Below follows a cross analysis of salutation/occurrence of signature and gender of the senders. This combination was chosen mainly to investigate whether or not there are differences between the email and letter writing conventions of men and women. Other combinations of parameters are of course possible, but will have to be left for further studies.

Figure 5: Percentage of the total number of messages distributed into four categories of email style.

Fig. 5 shows the distribution of the gender of the senders of email messages over the four categories. Men seem to keep to the informal paper letter conventions of category 1 slightly more than women do, but this is at the same time also the category which was most represented by both male and female senders. We can draw no clear conclusions of differences of gender in email style with respect to salutation and signature conventions. Category 4, the most "email like" group of messages, had a high representation of unknown senders. This is also the case with category 2, which was the least represented of the four. It could be argued that this is due to the anonymising effect of the email medium: it is possible to hide behind the text, as it were, or behind a cryptic email address that gives nothing away.

__REQUIRED ACTION A__:
From the passage on email style and gender, list every email-style category that is referred to by its number.
__REQUIRED ACTION B__:
Write the next part of the passage on email style and gender, starting after its final sentence.
The entries after this point are drawn from an unrelated source.

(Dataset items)
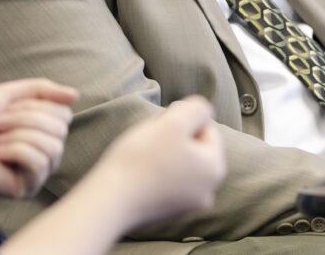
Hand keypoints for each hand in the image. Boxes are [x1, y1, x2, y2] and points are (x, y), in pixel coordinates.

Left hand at [0, 78, 77, 197]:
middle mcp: (46, 151)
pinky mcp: (29, 188)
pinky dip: (15, 151)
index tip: (6, 108)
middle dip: (25, 119)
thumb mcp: (8, 94)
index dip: (35, 106)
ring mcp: (39, 172)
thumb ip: (41, 90)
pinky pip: (39, 162)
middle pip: (60, 128)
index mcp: (43, 130)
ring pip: (52, 145)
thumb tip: (76, 94)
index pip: (63, 113)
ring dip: (18, 135)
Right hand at [89, 96, 226, 228]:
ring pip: (180, 166)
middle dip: (174, 138)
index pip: (207, 128)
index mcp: (214, 169)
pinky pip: (167, 184)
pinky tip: (139, 174)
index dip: (182, 119)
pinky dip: (156, 175)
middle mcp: (207, 192)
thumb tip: (203, 111)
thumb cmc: (142, 159)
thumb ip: (197, 109)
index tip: (160, 124)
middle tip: (150, 139)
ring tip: (142, 156)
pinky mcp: (167, 214)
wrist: (110, 201)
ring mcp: (188, 207)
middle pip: (195, 149)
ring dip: (165, 155)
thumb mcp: (174, 123)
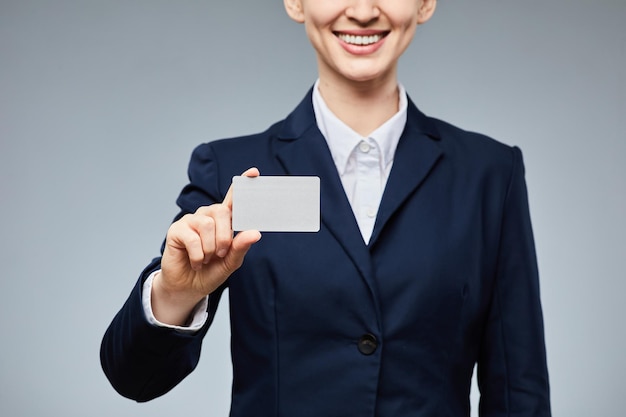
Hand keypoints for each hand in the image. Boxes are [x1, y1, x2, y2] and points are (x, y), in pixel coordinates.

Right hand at [151, 167, 261, 324]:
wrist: (188, 287)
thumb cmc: (211, 271)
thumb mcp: (230, 262)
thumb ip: (241, 247)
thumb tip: (255, 233)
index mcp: (223, 221)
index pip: (234, 199)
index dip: (243, 184)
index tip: (254, 172)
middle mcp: (207, 216)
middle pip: (222, 211)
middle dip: (225, 237)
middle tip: (221, 254)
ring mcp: (191, 221)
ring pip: (208, 225)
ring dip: (210, 249)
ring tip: (206, 259)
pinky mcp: (176, 230)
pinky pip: (193, 238)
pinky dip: (198, 256)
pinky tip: (195, 262)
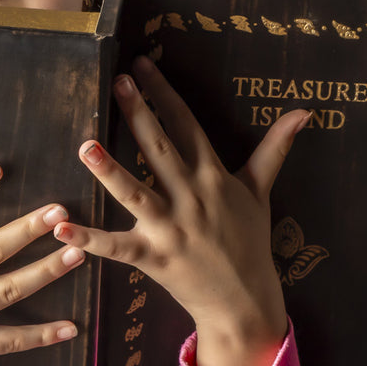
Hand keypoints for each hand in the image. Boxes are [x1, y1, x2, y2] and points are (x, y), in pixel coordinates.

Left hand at [55, 56, 310, 365]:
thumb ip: (274, 148)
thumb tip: (304, 111)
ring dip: (110, 171)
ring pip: (136, 193)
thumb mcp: (260, 192)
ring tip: (85, 146)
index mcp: (213, 176)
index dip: (164, 94)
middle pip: (160, 149)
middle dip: (138, 114)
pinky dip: (89, 239)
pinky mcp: (154, 258)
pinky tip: (62, 227)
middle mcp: (191, 197)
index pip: (186, 125)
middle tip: (118, 83)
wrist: (245, 300)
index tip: (143, 66)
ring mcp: (171, 229)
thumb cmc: (249, 242)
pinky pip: (116, 247)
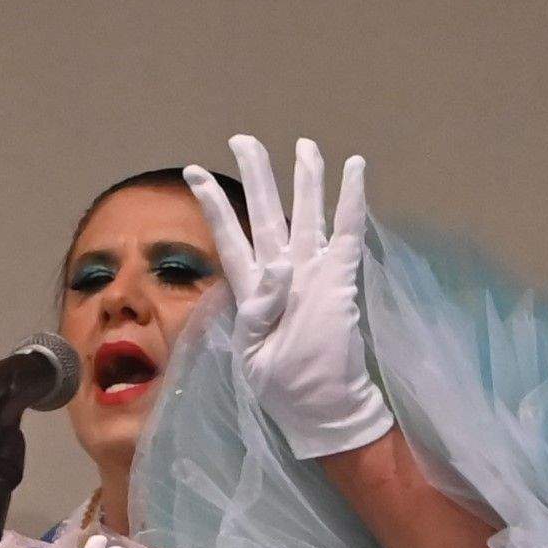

__ANSWER SPACE A__:
Category 1
Category 4
Category 2

__ANSWER SPACE B__:
Salutation conventions

The messages were analysed for different ways of salutation. Of the email messages, 98 opened with some sort of salutation, and 86 were sent without salutation. All salutations were of the informal kind (variations of e.g. "Hej" ["Hello" or "Hi"]) followed by variants of conforming to the norms for punctuation: exclamation mark, comma, full stop or no punctuation at all. I agree with Herring and Du Bartell (see "Background" above) that this is a common characteristic most probably stemming from the fact that both topic and sender is announced in the header of each message.

Of the traditional paper letters, only two opened with a salutation: one with the informal "Hej!" ("Hi!"), while the second one, written in English for professional reasons, was introduced with "Dear Sirs", and conformed to the business letter template in all aspects.

Closing conventions

44% of the email messages had closing phrases of some sort. 3% were closed with the signature only, and 17% were sent with neither closing nor signature.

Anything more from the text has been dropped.